Page 86 of The Summers of Us

“Just like I remember.” I smile and pass him the pint and spork.

I take this opportunity to check my phone again. It’s second nature now, but I quickly realize my mistake and tuck it between my legs.

He turns his body to me in his seat, his right leg tucked under him and his elbow propped up where his headrest should be. Last week, Holden and Mason buried it in the sand as a prank and forgot to mark the spot, so now it was lost to time.

He takes his own bite, nodding. “It sure is…sweet.”

I turn to him, my back to the door, my hair spilling out of the open window. I laugh. “I love how you always use sweet as an insult.”

“Isn’t it?” He smirks.

I smirk back and take the sweet ice cream from him. Some people just don’t understand sugar. We finish the ice cream with large scrapes against the pint, the beginning of a brain freeze riding its tails. Really, I ate most of it and Everett finished the rest before I exploded.

“What’s been so important on your phone?” Everett asks.

I want to lie and tell him I’m waiting on a text from Haven or Blair or my mom, but when I notice the streetlights spilling artificial moonlight on my thigh, I remember last summer and what I once thought.

Everett is what I need.

He would never leave me checking my phone for days. He’d be there no matter what, just like the moon even when the clouds hide it away.

“I texted my dad the other day.” I feel layers of my skin peel open.

“What’d you say?” His voice is soft, sorry, not at all painful on freshly exposed skin.

“I told him I loved him.” Tears threaten to form as a peppery feeling builds in my nose, a thickness in my throat.

“And he hasn’t responded?”

“No.” I open my phone again to an empty lockscreen, a picture of me and Hadley on the beach. “I haven’t texted him in years. I don’t know why I even tried. It was stupid.”

I shut the phone off. This is the last time I’ll hope for nothing.

“It wasn’t stupid, Quinn. It was what you felt you needed to do.”

“I don’t know why I even love him anymore.”

The words pop like a balloon too full of air. It jolts me, like my brain didn’t even know my mouth could say such a thing.

He’s your dad, of course it’s okay to still love him, part of my brain thinks, but the other half responds,He lost the privilege of your love the day he stopped wanting it.

“He didn’t deserve to be your dad anyway.”

Everett’s truth is so cold it could clip the thick leaves of summer. Even though summer knows it’s coming, it still hurts when the first dead leaves hit the ground.

An ocean lies between knowing something and pretending it’s not true. But I know those dead leaves. I know the truth. Rock bottom tells me her name, shakes my hand, and pulls me into the depths with her.

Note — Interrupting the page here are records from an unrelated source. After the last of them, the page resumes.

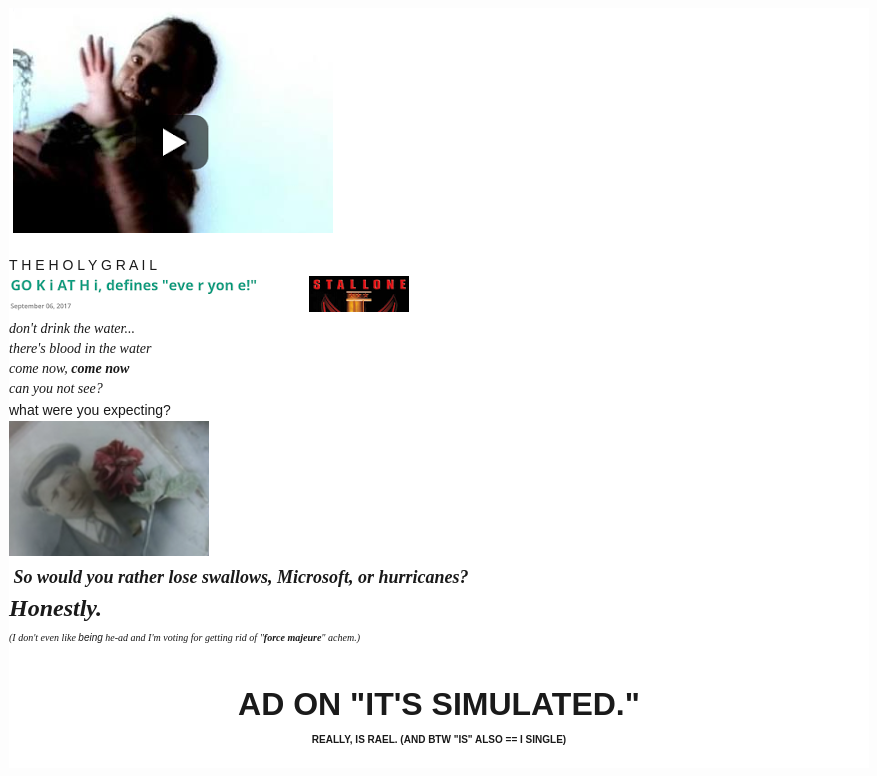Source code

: <span style="font-family:&quot;times new roman&quot;,serif"> </span><a href="https://www.youtube.com/watch?v=psIuidkkLjI" style="background:transparent;color:rgb(37,161,134);text-decoration-line:none" target="_blank" class="playable"><img alt="" border="0" id="m_-959868139222227685gmail-BLOGGER_PHOTO_ID_6462693061984095218" src="reqs/1.bp.blogspot.com/-beLQkZfzFUY/WbAZGVvxi_I/AAAAAAAAGD4/alMergT3Z90iT08XTDUuPQzCcWq1d6n2gCK4BGAYYCw/s320/image-783760.png" style="border:0px;max-width:100%;height:auto"></a></div><font face="Lora, serif" style="font-size:20px">  </font><div class="m_-959868139222227685gmail-m_1634944917638453505gmail-m_-1956682096488529750gmail-_1mf m_-959868139222227685gmail-m_1634944917638453505gmail-m_-1956682096488529750gmail-_1mj" style="font-size:14px;font-family:Lora,serif">  <span style="font-family:&quot;arial black&quot;,sans-serif">T H E   H O L Y   G R A I L</span></div><font face="Lora, serif" style="font-size:20px">  </font><div class="m_-959868139222227685gmail-m_1634944917638453505gmail-m_-1956682096488529750gmail-_1mf m_-959868139222227685gmail-m_1634944917638453505gmail-m_-1956682096488529750gmail-_1mj" style="font-size:14px;font-family:Lora,serif">  <a href="http://hadragonbreath.blogspot.com/2017/09/go-k-i-at-h-i-defines-eve-r-yon-e.html" style="background:transparent;color:rgb(37,161,134);text-decoration-line:none" target="_blank"><img alt="" border="0" height="36" id="m_-959868139222227685gmail-BLOGGER_PHOTO_ID_6462693072582996770" src="reqs/1.bp.blogspot.com/-tUjC11gdnCA/WbAZG9Ov8yI/AAAAAAAAGEA/y0jPED-7x149iWop7zM2dyTgypChb3BVACK4BGAYYCw/s400/image-786150.png" width="400" style="border:0px;max-width:100%;height:auto"></a></div><font face="Lora, serif" style="font-size:20px">  </font><div class="m_-959868139222227685gmail-m_1634944917638453505gmail-m_-1956682096488529750gmail-_1mf m_-959868139222227685gmail-m_1634944917638453505gmail-m_-1956682096488529750gmail-_1mj" style="font-size:14px;font-family:Lora,serif">  <span style="font-family:&quot;times new roman&quot;,serif"><i>don&#39;t drink the water...</i></span></div><div class="m_-959868139222227685gmail-m_1634944917638453505gmail-m_-1956682096488529750gmail-_1mf m_-959868139222227685gmail-m_1634944917638453505gmail-m_-1956682096488529750gmail-_1mj" style="font-size:14px;font-family:Lora,serif">  <span style="font-family:&quot;times new roman&quot;,serif"><i>there&#39;s blood in the water</i></span></div><div class="m_-959868139222227685gmail-m_1634944917638453505gmail-m_-1956682096488529750gmail-_1mf m_-959868139222227685gmail-m_1634944917638453505gmail-m_-1956682096488529750gmail-_1mj" style="font-size:14px;font-family:Lora,serif">  <span style="font-family:&quot;times new roman&quot;,serif"><i>come now, <b>come now</b></i></span></div><div class="m_-959868139222227685gmail-m_1634944917638453505gmail-m_-1956682096488529750gmail-_1mf m_-959868139222227685gmail-m_1634944917638453505gmail-m_-1956682096488529750gmail-_1mj" style="font-size:14px;font-family:Lora,serif">  <span style="font-family:&quot;times new roman&quot;,serif"><i>can you not see?</i></span></div><font face="Lora, serif" style="font-size:20px">  </font><div class="m_-959868139222227685gmail-m_1634944917638453505gmail-m_-1956682096488529750gmail-_1mf m_-959868139222227685gmail-m_1634944917638453505gmail-m_-1956682096488529750gmail-_1mj" style="font-size:14px"><font face="Lora, serif">  </font><span style="font-family:&quot;arial black&quot;,sans-serif">what were </span><font face="comic sans ms, sans-serif">you</font><span style="font-family:&quot;arial black&quot;,sans-serif"> expecting?</span></div><font face="Lora, serif" style="font-size:20px">  </font><div class="m_-959868139222227685gmail-m_1634944917638453505gmail-m_-1956682096488529750gmail-_1mf m_-959868139222227685gmail-m_1634944917638453505gmail-m_-1956682096488529750gmail-_1mj" style="font-size:14px;font-family:Lora,serif">  <a href="https://www.youtube.com/watch?v=Z0GFRcFm-aY" style="background:transparent;color:rgb(37,161,134);text-decoration-line:none" target="_blank" class="playable"><img alt="" border="0" height="135" id="m_-959868139222227685gmail-BLOGGER_PHOTO_ID_6462693080330749490" src="reqs/1.bp.blogspot.com/-qAhPulU7UBo/WbAZHaF9RjI/AAAAAAAAGEI/QgZGc8vi03ADbxGKJTIVnY7IGr75LNW7QCK4BGAYYCw/s200/image-788153.png" width="200" style="border:0px;max-width:100%;height:auto"></a></div><div class="m_-959868139222227685gmail-m_1634944917638453505gmail-m_-1956682096488529750gmail-_1mf m_-959868139222227685gmail-m_1634944917638453505gmail-m_-1956682096488529750gmail-_1mj" style="font-size:20px;font-family:Lora,serif">  <b><span style="font-size:large"><i> So would you rather lose swallows, Microsoft, or hurricanes?</i></span></b><br>  <b><i><span style="font-size:x-large">Honestly.</span></i></b></div><div class="m_-959868139222227685gmail-m_1634944917638453505gmail-m_-1956682096488529750gmail-_1mf m_-959868139222227685gmail-m_1634944917638453505gmail-m_-1956682096488529750gmail-_1mj"><i><font size="1"><font face="Lora, serif">(I don&#39;t even like </font><font face="comic sans ms, sans-serif">being</font><font face="Lora, serif"> he-ad and I&#39;m voting for getting rid of &quot;<b>force majeure</b>&quot; achem.)</font></font></i></div><div style="font-size:20px;font-family:Lora,serif"><b><i><span style="font-size:x-large"><br></span></i></b></div></div></div></div></div></center></div></div></div><div style="text-align:center"><font size="6"><b><font face="arial black, sans-serif">AD ON &quot;IT&#39;S SIMULATED.&quot;</font></b><br></font></div><div style="text-align:center"><b><font face="arial black, sans-serif" size="1">REALLY, IS RAEL. (AND BTW &quot;IS&quot; ALSO == I SINGLE)</font></b></div><div style="text-align:center"><br></div><div style="text-align:center"><p style="text-align:justify">  </p><center>  <div style="text-align:justify;width:500px">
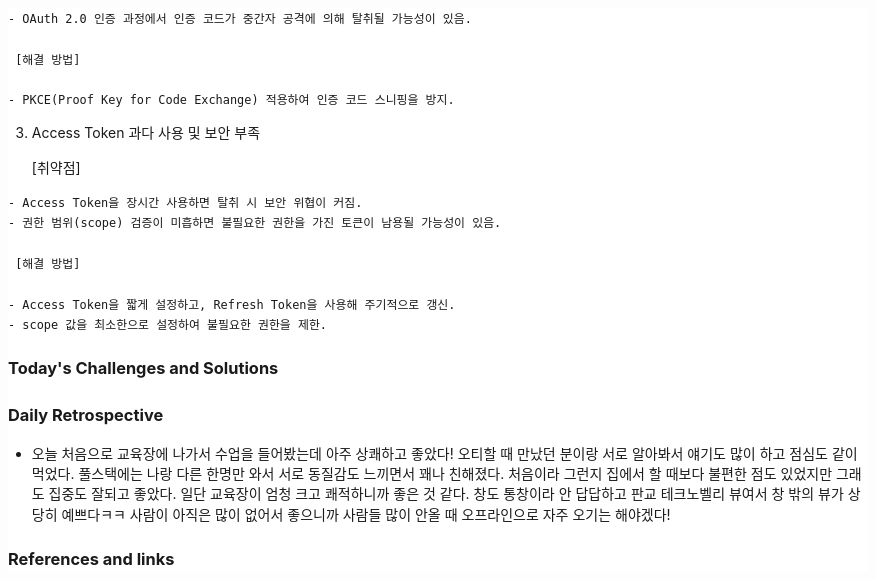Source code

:     - OAuth 2.0 인증 과정에서 인증 코드가 중간자 공격에 의해 탈취될 가능성이 있음.

     [해결 방법]

    - PKCE(Proof Key for Code Exchange) 적용하여 인증 코드 스니핑을 방지.
  3. Access Token 과다 사용 및 보안 부족

     [취약점]

    - Access Token을 장시간 사용하면 탈취 시 보안 위협이 커짐.
    - 권한 범위(scope) 검증이 미흡하면 불필요한 권한을 가진 토큰이 남용될 가능성이 있음.

     [해결 방법]

    - Access Token을 짧게 설정하고, Refresh Token을 사용해 주기적으로 갱신.
    - scope 값을 최소한으로 설정하여 불필요한 권한을 제한.




### Today's Challenges and Solutions

### Daily Retrospective
- 오늘 처음으로 교육장에 나가서 수업을 들어봤는데 아주 상쾌하고 좋았다! 오티할 때 만났던 분이랑 서로 알아봐서
얘기도 많이 하고 점심도 같이 먹었다. 풀스택에는 나랑 다른 한명만 와서 서로 동질감도 느끼면서 꽤나 친해졌다. 
처음이라 그런지 집에서 할 때보다 불편한 점도 있었지만 그래도 집중도 잘되고 좋았다. 일단 교육장이 
엄청 크고 쾌적하니까 좋은 것 같다. 창도 통창이라 안 답답하고 판교 테크노벨리 뷰여서 창 밖의 뷰가 상당히 
예쁘다ㅋㅋ 사람이 아직은 많이 없어서 좋으니까 사람들 많이 안올 때 오프라인으로 자주 오기는 해야겠다!

### References and links
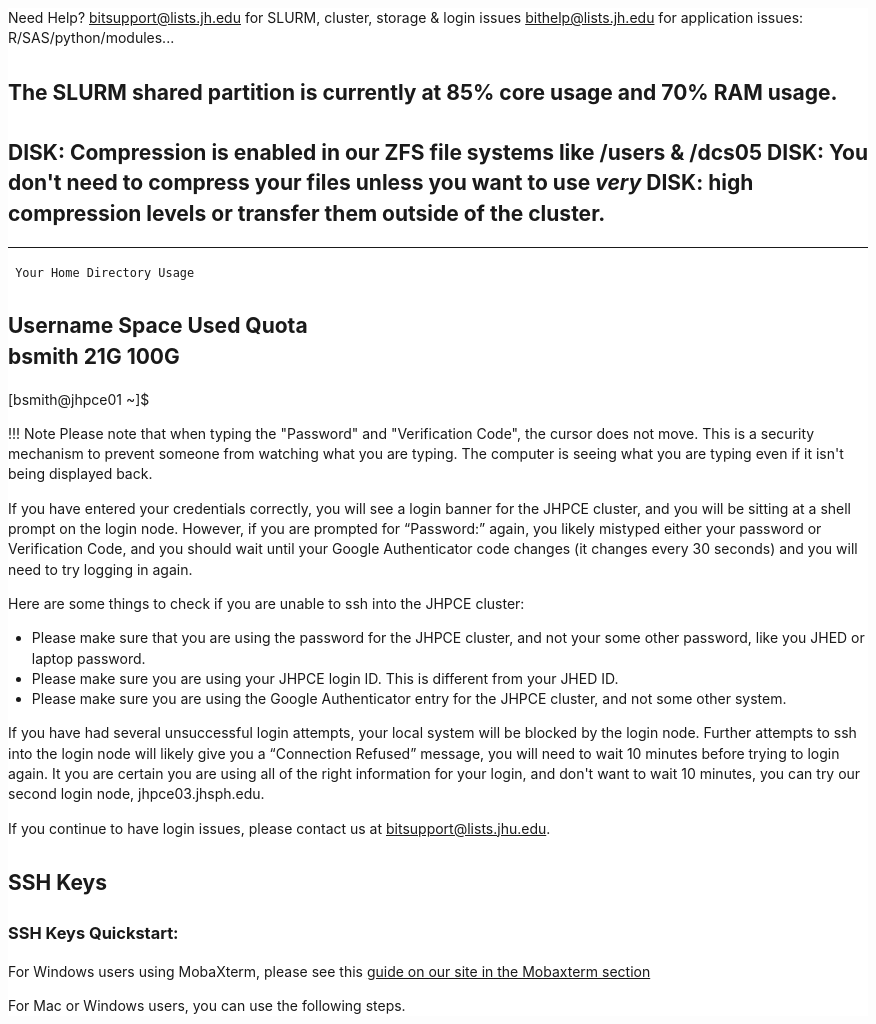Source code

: Need Help? bitsupport@lists.jh.edu for SLURM, cluster, storage & login issues
           bithelp@lists.jh.edu for application issues: R/SAS/python/modules...

The SLURM shared partition is currently at 85% core usage and 70% RAM usage.
--------------------------------------------------------------------
DISK: Compression is enabled in our ZFS file systems like /users & /dcs05
DISK: You don't need to compress your files unless you want to use _very_
DISK: high compression levels or transfer them outside of the cluster.
--------------------------------------------------------------------
--------------------------------------
     Your Home Directory Usage        
Username     Space Used         Quota     
bsmith       21G                100G      
--------------------------------------

[bsmith@jhpce01 ~]$ 
</code></pre>

!!! Note
    Please note that when typing the "Password" and "Verification Code", the cursor does not move.  This is a security mechanism to prevent someone from watching what you are typing.  The computer is seeing what you are typing even if it isn't being displayed back.

If you have entered your credentials correctly, you will see a login banner for the JHPCE cluster, and you will be sitting at a shell prompt on the login node.  However, if you are prompted for “Password:” again, you likely mistyped either your password or Verification Code, and you should wait until your Google Authenticator code changes (it changes every 30 seconds) and you will need to try logging in again.

Here are some things to check if you are unable to ssh into the JHPCE cluster:
- Please make sure that you are using the password for the JHPCE cluster, and not your some other password, like you JHED or laptop password.
- Please make sure you are using your JHPCE login ID. This is different from your JHED ID.
- Please make sure you are using the Google Authenticator entry for the JHPCE cluster, and not some other system.

If you have had several unsuccessful login attempts, your local system will be blocked by the login node.  Further attempts to ssh into the login node will likely give you a “Connection Refused” message, you will need to wait 10 minutes before trying to login again.  It you are certain you are using all of the right information for your login, and don't want to wait 10 minutes, you can try our second login node, jhpce03.jhsph.edu.

If you continue to have login issues, please contact us at bitsupport@lists.jhu.edu.



## SSH Keys

### SSH Keys Quickstart:
For Windows users using MobaXterm, please see this [guide on our site in the Mobaxterm section](https://jhpce.jhu.edu/access/mobaxterm/#optional-setting-up-ssh-keys-in-mobaxterm)

For Mac or Windows users, you can use the following steps.
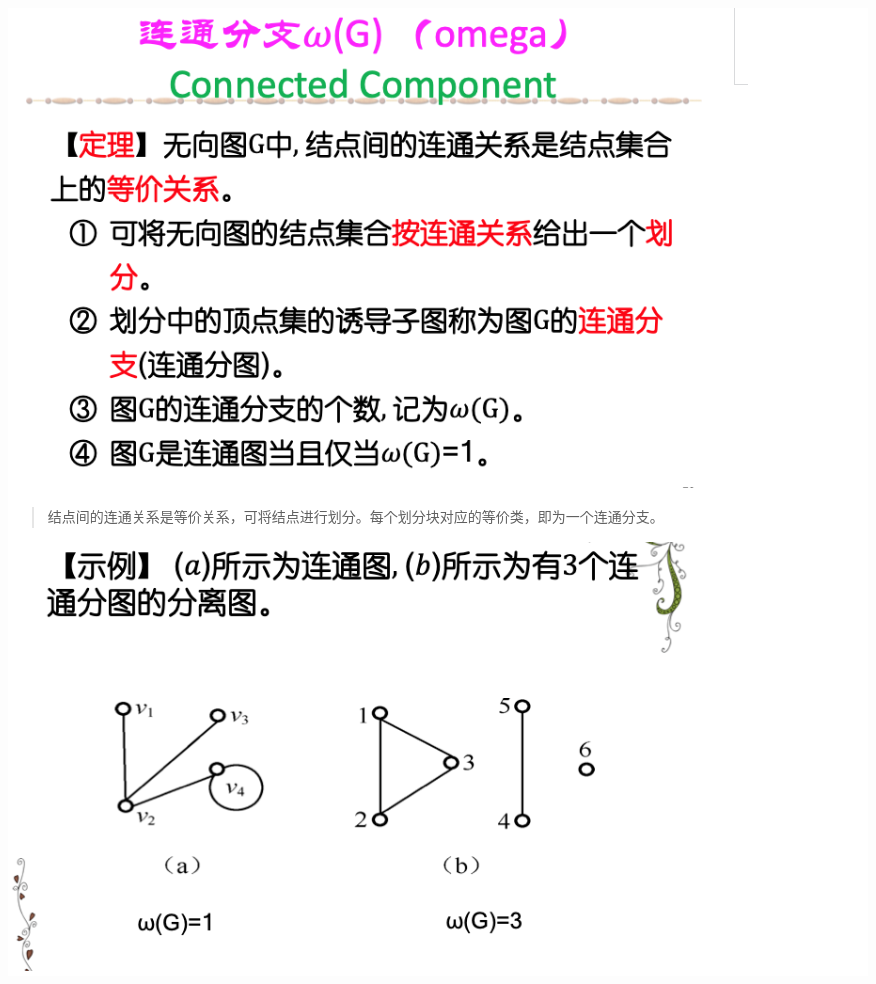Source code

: ![image-20220508211711354](%E7%A6%BB%E6%95%A3%E6%95%B0%E5%AD%A6%E5%A4%8D%E4%B9%A0.assets/image-20220508211711354.png)

> 结点间的连通关系是等价关系，可将结点进行划分。每个划分块对应的等价类，即为一个连通分支。

![image-20220508211722391](%E7%A6%BB%E6%95%A3%E6%95%B0%E5%AD%A6%E5%A4%8D%E4%B9%A0.assets/image-20220508211722391.png)
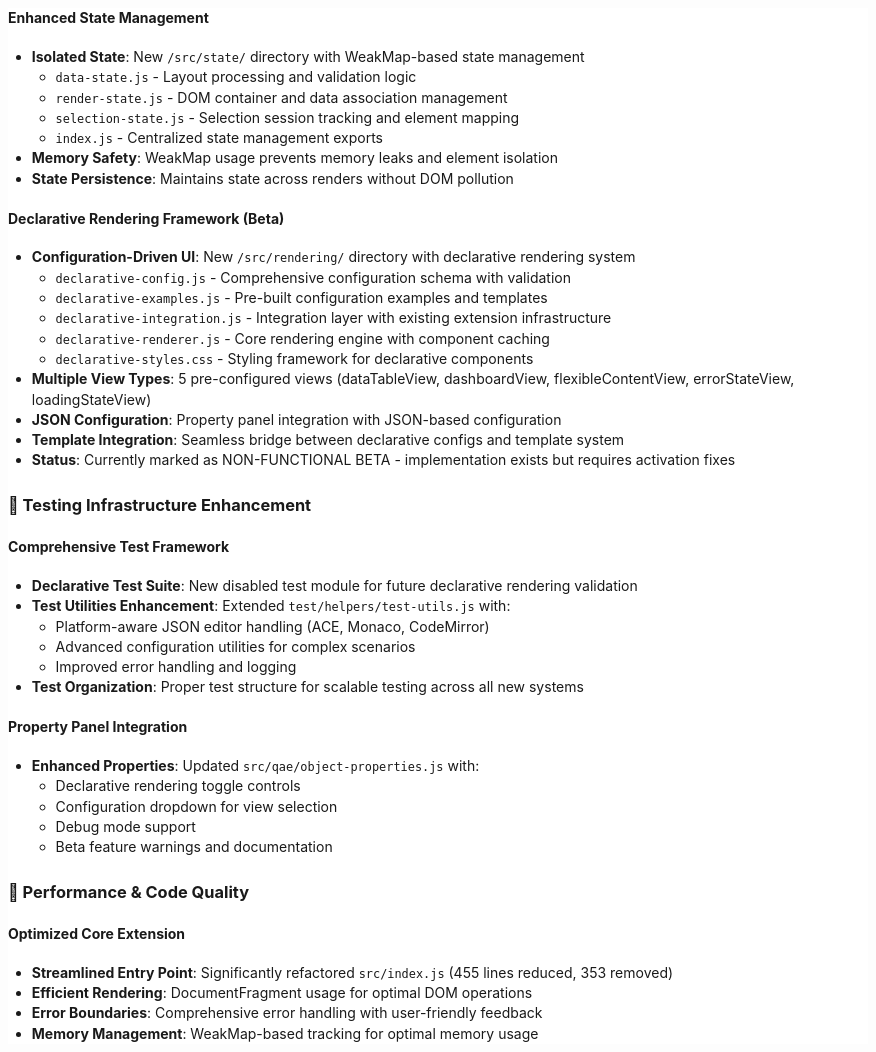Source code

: #### Enhanced State Management

- **Isolated State**: New `/src/state/` directory with WeakMap-based state management
  - `data-state.js` - Layout processing and validation logic
  - `render-state.js` - DOM container and data association management
  - `selection-state.js` - Selection session tracking and element mapping
  - `index.js` - Centralized state management exports
- **Memory Safety**: WeakMap usage prevents memory leaks and element isolation
- **State Persistence**: Maintains state across renders without DOM pollution

#### Declarative Rendering Framework (Beta)

- **Configuration-Driven UI**: New `/src/rendering/` directory with declarative rendering system
  - `declarative-config.js` - Comprehensive configuration schema with validation
  - `declarative-examples.js` - Pre-built configuration examples and templates
  - `declarative-integration.js` - Integration layer with existing extension infrastructure
  - `declarative-renderer.js` - Core rendering engine with component caching
  - `declarative-styles.css` - Styling framework for declarative components
- **Multiple View Types**: 5 pre-configured views (dataTableView, dashboardView, flexibleContentView, errorStateView, loadingStateView)
- **JSON Configuration**: Property panel integration with JSON-based configuration
- **Template Integration**: Seamless bridge between declarative configs and template system
- **Status**: Currently marked as NON-FUNCTIONAL BETA - implementation exists but requires activation fixes

### 🧪 Testing Infrastructure Enhancement

#### Comprehensive Test Framework

- **Declarative Test Suite**: New disabled test module for future declarative rendering validation
- **Test Utilities Enhancement**: Extended `test/helpers/test-utils.js` with:
  - Platform-aware JSON editor handling (ACE, Monaco, CodeMirror)
  - Advanced configuration utilities for complex scenarios
  - Improved error handling and logging
- **Test Organization**: Proper test structure for scalable testing across all new systems

#### Property Panel Integration

- **Enhanced Properties**: Updated `src/qae/object-properties.js` with:
  - Declarative rendering toggle controls
  - Configuration dropdown for view selection
  - Debug mode support
  - Beta feature warnings and documentation

### 🚀 Performance & Code Quality

#### Optimized Core Extension

- **Streamlined Entry Point**: Significantly refactored `src/index.js` (455 lines reduced, 353 removed)
- **Efficient Rendering**: DocumentFragment usage for optimal DOM operations
- **Error Boundaries**: Comprehensive error handling with user-friendly feedback
- **Memory Management**: WeakMap-based tracking for optimal memory usage
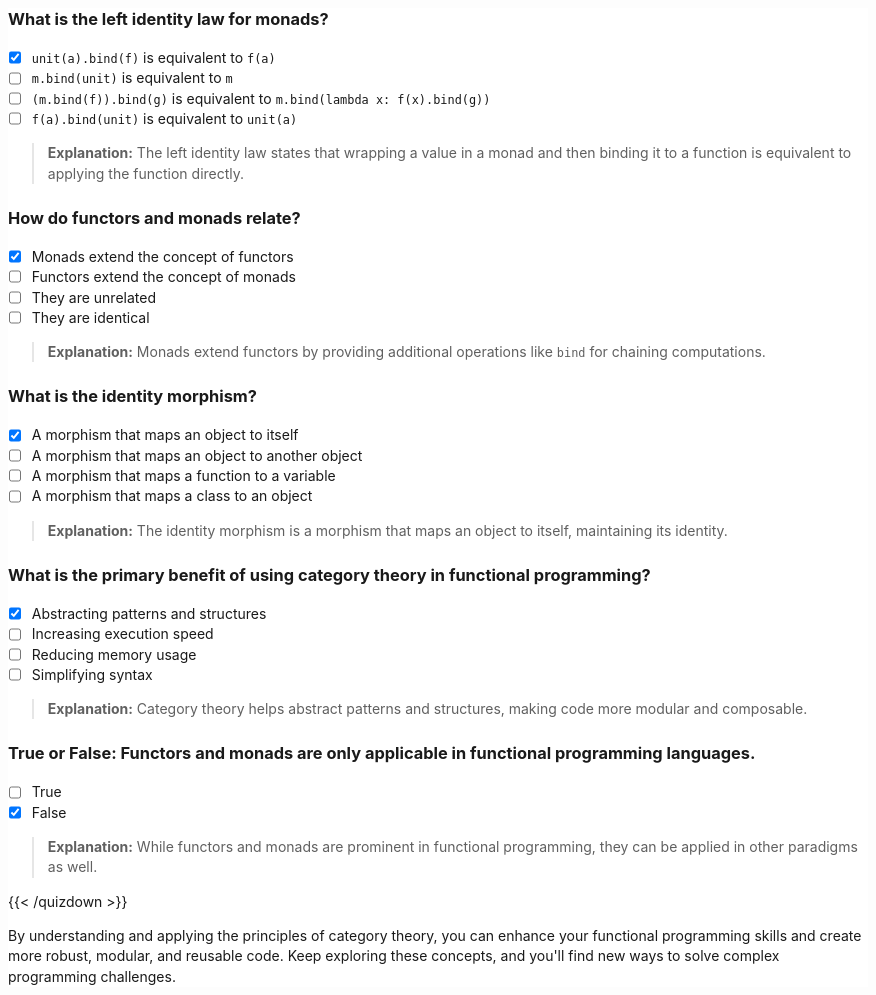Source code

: ### What is the left identity law for monads?

- [x] `unit(a).bind(f)` is equivalent to `f(a)`
- [ ] `m.bind(unit)` is equivalent to `m`
- [ ] `(m.bind(f)).bind(g)` is equivalent to `m.bind(lambda x: f(x).bind(g))`
- [ ] `f(a).bind(unit)` is equivalent to `unit(a)`

> **Explanation:** The left identity law states that wrapping a value in a monad and then binding it to a function is equivalent to applying the function directly.

### How do functors and monads relate?

- [x] Monads extend the concept of functors
- [ ] Functors extend the concept of monads
- [ ] They are unrelated
- [ ] They are identical

> **Explanation:** Monads extend functors by providing additional operations like `bind` for chaining computations.

### What is the identity morphism?

- [x] A morphism that maps an object to itself
- [ ] A morphism that maps an object to another object
- [ ] A morphism that maps a function to a variable
- [ ] A morphism that maps a class to an object

> **Explanation:** The identity morphism is a morphism that maps an object to itself, maintaining its identity.

### What is the primary benefit of using category theory in functional programming?

- [x] Abstracting patterns and structures
- [ ] Increasing execution speed
- [ ] Reducing memory usage
- [ ] Simplifying syntax

> **Explanation:** Category theory helps abstract patterns and structures, making code more modular and composable.

### True or False: Functors and monads are only applicable in functional programming languages.

- [ ] True
- [x] False

> **Explanation:** While functors and monads are prominent in functional programming, they can be applied in other paradigms as well.

{{< /quizdown >}}

By understanding and applying the principles of category theory, you can enhance your functional programming skills and create more robust, modular, and reusable code. Keep exploring these concepts, and you'll find new ways to solve complex programming challenges.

Accepting the truth is hard, but hard is the first step toward easy. In order to come back from rock bottom, you have to fall to it first.

I let my pesky brain chew on each of Everett’s words like orange wedges that fill your molars for hours.

The more I chew, the more it makes sense.

If a man leaves his wife and nine-year-old daughter to spiral without him, did he ever deserve them?

If not, why do I still love him?

To stop loving my own father would be to stop loving my blonde hair, the joy I find in little things, the sweet tooth I know I got from him.